Malkin praises the emergence of freshman seminars and study abroad in undergraduate academic life. He says that in the 1950s, “If you took a year off to study something—it was called dropping out. I don’t recall a single person in my class who did that.”

Besides academics, he has much to say about the social life at Harvard, which he feels has undergone a momentous change since his days in the Yard.

“My impression is that we had more planned social events. There were freshman dances, mixers, and jolly-ups with the Radcliffe girls. The girls from Simmons and Wellesley came by buses. There was a freshman jubilee in the spring at Annenberg. Social life was more organized,” he says, contrasting this to the ubiquitous smaller room parties at the College today.

Malkin had slightly different motives from the rest of the spouse-seeking undergraduates, though, since he married his childhood sweetheart, Isabel Wein, the summer after his graduation. Wein attended Bradford Junior College while he was at Harvard.

“She was 18 and I was 21, and you could say I was very slow, because we’d known each other for 10 years,” he says, laughing.

According to a classmate, Malkin was approachable and personable in his student days.

Stephen E. Banker ’55, who lived across the hall from Malkin in Wigglesworth freshman year and has remained in touch with Malkin since, remembers him as an avid golf player and an outgoing and congenial personality.

“He was helpful, kind, and generous,” Banker says. “He was very approachable. That was characteristic of him then, as a freshman, and now.”

TRUMPING THE EMPIRE STATE

Malkin remained at Harvard immediately after graduation, receiving his degree from HLS in 1958.

The bulk of his career since then has been dedicated to real estate development in New York, where he is one of the partners of Wein & Malkin, LLP.

Malkin partnered with his father-in-law, who had in the 1930s developed the practice of real estate syndication in New York, and has since become one of the most formidable forces in the city’s real estate industry. Wein & Malkin owns several large properties in midtown Manhattan, including the Empire State Building, purchased in 2002. Malkin and his associates bought the building for $57.5 million from Donald Trump, after several years of bitter legal battles with Trump and his co-investor, Hideki Yokoi.

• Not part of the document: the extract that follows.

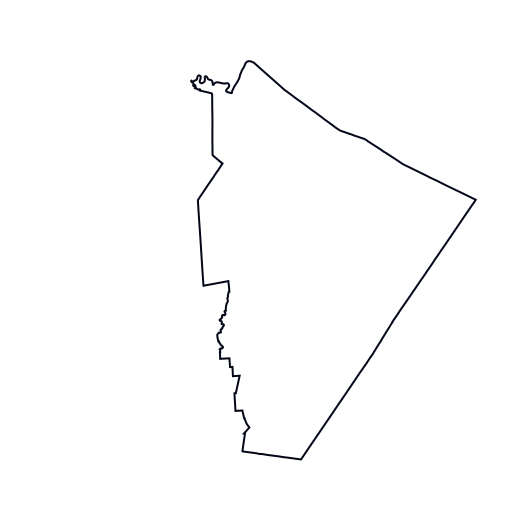 Ongkharak, Nakhon Nayok, Thailand (Mercator projection), rotated 214°
{"feature_id": "78962969B80179535824157", "entity_name": "Ongkharak", "entity_type": "district", "adm_level": 2, "iso_a3": "THA", "parent_name": "Thailand", "parent_adm1": "Nakhon Nayok", "projection": "mercator", "projection_center": [101.067, 14.102], "detail": "fine", "context": "isolated", "style": "outline", "palette": "ink", "viewbox_px": 512, "rotation_deg": 214, "n_neighbors": 0, "source": "geoboundaries", "source_scale": "gbopen_adm2", "svg_char_len": 5960}
<svg xmlns="http://www.w3.org/2000/svg" viewBox="0 0 512 512"><g transform="rotate(214 256 256)"><path d="M142.8,93.6L141.8,94.1L141.2,94.7L138.5,96.0L134.4,97.9L124.9,102.7L120.8,104.6L117.1,106.5L105.1,112.4L105.0,112.5L104.9,112.7L104.9,119.1L104.9,121.1L104.9,127.1L104.7,168.0L104.7,177.3L104.6,191.0L104.6,210.4L104.6,217.3L104.4,228.6L104.5,236.0L104.4,239.3L104.5,241.9L104.9,251.2L104.9,253.1L105.2,259.2L105.5,266.3L105.9,277.1L106.1,277.7L106.0,277.8L105.9,277.9L106.1,278.3L106.1,278.6L106.0,288.9L106.1,290.6L106.0,299.5L105.9,301.3L106.0,302.2L105.9,303.3L105.9,304.2L105.9,305.0L105.9,306.9L105.9,315.8L105.8,316.2L105.8,316.6L105.8,317.3L105.9,317.6L105.8,318.3L105.8,318.7L105.8,320.8L105.9,321.2L105.8,321.9L105.8,327.8L105.7,331.2L105.7,333.1L105.7,339.0L105.7,339.3L105.6,349.2L105.7,353.0L105.6,358.4L105.6,361.3L105.6,365.2L105.5,370.6L105.4,406.4L105.3,419.4L105.2,421.6L105.3,425.5L117.5,423.8L127.8,422.3L138.2,420.8L143.6,420.1L146.3,419.8L155.9,418.3L160.4,417.8L178.4,415.3L184.5,414.4L186.3,414.3L192.0,414.3L203.5,414.1L205.4,414.1L208.4,413.9L211.5,414.0L222.7,413.8L227.3,413.7L228.8,413.8L231.4,413.7L241.5,410.9L245.8,409.9L247.5,409.3L248.4,409.1L249.2,409.0L250.8,408.5L256.1,407.1L257.4,407.0L259.5,407.0L262.2,407.0L265.4,407.2L276.7,407.6L278.2,407.8L279.1,407.8L287.5,408.2L292.1,408.3L302.1,408.8L310.7,409.0L320.3,409.5L325.4,409.7L325.9,409.7L327.7,410.0L341.9,411.9L343.7,412.1L346.9,412.5L366.1,415.1L366.6,414.9L367.9,414.7L369.0,414.5L369.8,414.2L370.6,413.7L371.5,412.9L371.8,412.5L372.2,411.9L372.3,411.5L372.4,410.6L372.4,409.5L372.2,408.7L371.7,406.1L371.6,405.8L371.6,404.1L371.6,403.5L371.4,401.5L371.2,400.8L370.6,397.7L370.0,396.0L369.6,395.0L369.2,393.6L368.8,389.4L368.8,388.6L368.8,384.9L368.6,383.3L368.1,380.0L367.8,378.7L367.7,378.2L367.2,377.8L367.2,377.6L367.4,377.4L367.8,377.1L370.2,376.3L371.3,376.0L372.0,375.9L372.6,375.9L373.0,376.1L373.3,376.4L373.4,376.7L373.5,377.0L373.1,380.2L373.1,381.1L373.2,381.7L373.4,382.2L373.9,382.6L374.9,383.3L375.2,383.4L375.6,383.5L376.1,383.4L376.5,383.1L377.8,382.0L378.5,381.4L378.9,381.2L379.4,380.9L380.3,380.4L382.3,379.6L384.1,379.0L384.5,378.8L385.6,378.1L386.5,377.0L386.7,376.5L386.9,376.1L387.0,375.7L387.0,374.0L387.1,373.9L387.5,373.8L388.4,374.8L389.4,375.9L390.0,376.4L390.4,376.6L391.0,376.7L391.5,376.7L392.5,376.4L393.4,376.0L393.9,375.9L394.3,375.8L394.8,375.9L396.2,376.7L396.8,377.0L397.5,377.1L398.0,377.0L398.4,376.7L398.6,376.4L398.6,376.1L398.5,375.6L398.3,375.3L397.0,373.7L396.5,372.8L396.4,372.4L396.3,372.0L396.3,371.3L396.5,370.8L396.9,369.9L397.4,369.1L397.8,368.7L398.2,368.6L398.5,368.5L399.2,368.5L399.4,368.6L399.8,368.8L400.2,369.1L400.4,369.5L400.5,369.7L400.7,370.3L401.1,371.8L401.7,373.1L401.9,373.5L402.3,373.9L402.8,374.1L403.5,374.1L403.9,374.0L404.3,373.8L404.5,373.5L404.7,373.1L404.8,372.4L404.7,371.6L404.5,371.2L403.9,369.8L403.8,369.2L403.9,368.6L404.3,368.1L405.6,365.9L406.1,365.2L406.4,365.0L406.8,364.9L407.2,364.9L407.5,365.1L407.6,364.8L407.5,364.7L407.2,364.4L406.5,364.2L406.1,364.2L405.6,364.4L405.2,364.4L404.6,364.2L404.0,363.9L403.7,363.7L403.6,363.4L403.7,362.8L403.5,362.2L403.3,362.1L402.8,362.1L402.6,362.2L402.5,362.5L402.4,363.1L402.4,363.3L402.2,363.4L402.0,363.5L401.6,363.4L401.1,363.0L400.7,362.4L400.6,362.1L400.9,361.5L400.9,361.3L400.8,361.0L400.6,360.9L400.1,361.0L399.7,361.1L399.4,361.3L398.9,361.7L397.9,361.5L397.1,361.6L396.8,361.9L396.2,362.6L395.7,362.8L395.4,362.8L395.2,362.7L394.9,361.8L392.7,362.7L390.5,363.5L388.5,364.3L385.3,365.5L383.7,366.0L383.4,366.0L383.2,365.9L382.4,365.0L375.0,354.2L368.1,344.3L365.5,340.4L359.2,331.0L356.6,327.1L352.3,321.0L349.7,317.1L349.1,316.3L348.5,315.6L348.2,315.3L347.7,315.2L342.1,314.6L338.5,314.2L338.2,314.1L337.8,314.1L337.5,314.0L337.4,314.2L337.0,314.1L335.5,314.0L335.4,306.7L335.3,305.7L335.4,305.0L335.5,304.5L335.5,300.6L335.4,298.1L335.5,288.5L335.5,286.8L335.5,272.7L335.4,269.8L333.8,267.7L332.7,266.2L331.4,264.6L330.1,262.8L325.5,256.9L323.5,254.3L313.9,242.0L292.3,214.0L284.2,203.6L282.9,202.0L265.0,219.6L264.9,219.7L261.2,215.4L258.2,211.6L258.6,211.3L258.6,211.2L257.4,207.9L256.8,207.0L256.4,206.5L256.2,204.9L255.0,204.0L254.5,203.2L253.9,202.5L253.8,201.9L253.8,200.8L253.8,200.3L253.7,200.0L253.3,199.3L253.0,198.0L252.4,197.0L251.5,195.3L250.4,193.9L251.1,193.3L251.2,193.0L251.2,192.6L250.9,192.2L249.5,191.4L248.9,190.8L248.8,190.5L248.8,190.0L248.8,189.7L249.0,189.2L249.4,188.9L249.7,188.9L250.0,189.0L250.2,188.7L250.5,188.6L250.7,188.1L250.9,187.5L250.9,187.4L250.4,187.0L250.0,186.4L249.8,186.1L249.7,185.5L249.8,184.5L250.4,182.9L250.4,182.7L250.1,182.3L249.8,182.2L249.5,182.2L248.7,182.5L248.3,182.6L248.0,182.5L247.7,182.4L247.4,182.2L247.2,181.9L246.9,180.9L246.6,180.5L246.4,180.4L246.0,180.4L245.3,181.0L244.8,181.2L244.6,181.1L244.2,180.9L244.0,180.7L243.8,180.5L243.8,180.0L243.9,178.0L243.8,177.6L243.4,176.9L243.4,176.7L244.0,175.5L244.1,175.2L244.0,174.9L243.9,174.7L242.5,173.3L242.4,173.0L242.4,172.8L242.5,172.6L243.8,171.8L244.0,171.6L244.0,171.2L244.1,169.1L244.0,168.9L242.9,167.5L241.9,166.4L239.4,164.1L238.8,164.5L238.6,164.3L238.3,163.8L238.2,163.7L237.9,163.6L237.1,163.4L236.7,163.3L236.3,163.1L235.7,162.6L235.4,162.5L234.1,162.6L233.6,162.4L233.0,162.3L232.6,162.1L232.3,161.9L232.3,161.6L232.7,161.1L232.7,160.9L232.4,160.5L232.5,160.4L232.6,160.2L233.2,160.1L233.3,160.0L233.4,159.5L233.8,159.1L233.8,158.2L233.7,158.2L233.2,158.0L232.9,157.7L232.5,157.0L232.3,156.4L231.8,156.3L231.7,156.2L231.7,155.6L231.7,155.4L229.6,152.7L228.2,150.7L225.1,153.1L220.8,156.3L215.4,149.4L213.5,150.9L207.9,143.5L202.6,147.6L196.0,131.0L197.1,130.1L190.3,121.2L186.4,116.1L180.9,120.3L180.5,119.8L180.2,119.6L175.1,114.9L174.7,115.1L174.4,114.7L174.2,114.4L173.5,114.1L170.4,112.0L169.6,111.5L165.6,110.1L166.7,102.2L165.9,102.7L160.2,90.9L158.4,87.2L158.0,86.5L157.9,86.5L153.7,88.5L148.0,91.4L144.4,93.1L143.7,93.4L142.8,93.6Z" fill="none" stroke="#020617" stroke-width="2"/></g></svg>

According to Banker, Malkin has joked that Bill Gates, Class of 1977, who lived in the same freshman dorm room as Malkin had lived fifteen years earlier, achieved his success “from the dust [Malkin] left behind.”

Malkin has also devoted much of his career to philanthropy, and has made a point of attracting high-level business-people to charitable causes.

Five years ago, Malkin co-founded the Committee to Encourage Corporate Philanthropy­—whose membership consists of about 150 CEOs of top companies internationally—with John C. Whitehead and actor Paul Newman. According to the committee’s website, the members’ companies have accounted for about 45 percent of reported corporate giving.

GIVING BACK

Malkin says he will continue to support the University, and expresses his strong admiration for University President Lawrence H. Summers.

“I really support him. He’s doing some great work revising the curriculum, cutting back on grade inflation, spending more time teaching, developing new courses, freshman seminars,” he says.

Malkin is currently co-chair of the Reunion Gift campaign of the Class of 1955. He is director of the Harvard Alumni Association and is on the Board of Overseers. He is also on the Dean’s Council at the Kennedy School of Government, which he chairs, as well as that of HLS.

Malkin also contributed to the renovation of the MAC facilities in 1985, a gift that led Harvard to rename the athletic center after him. Before Malkin’s contribution to the renovation, women’s lockers and the ballet and martial arts facilities did not exist and the weight room was outdated.

“I understand it has also now become a place to meet and chat with other undergraduates,” he says of the MAC, with perceptible satisfaction.

Next year, Malkin will take on another commitment to the gym. In the off-season, $16 million will be spent to make some improvements to the MAC, including more air-conditioning. Malkin’s company has created a matching fund whereby all gifts are doubled, he says.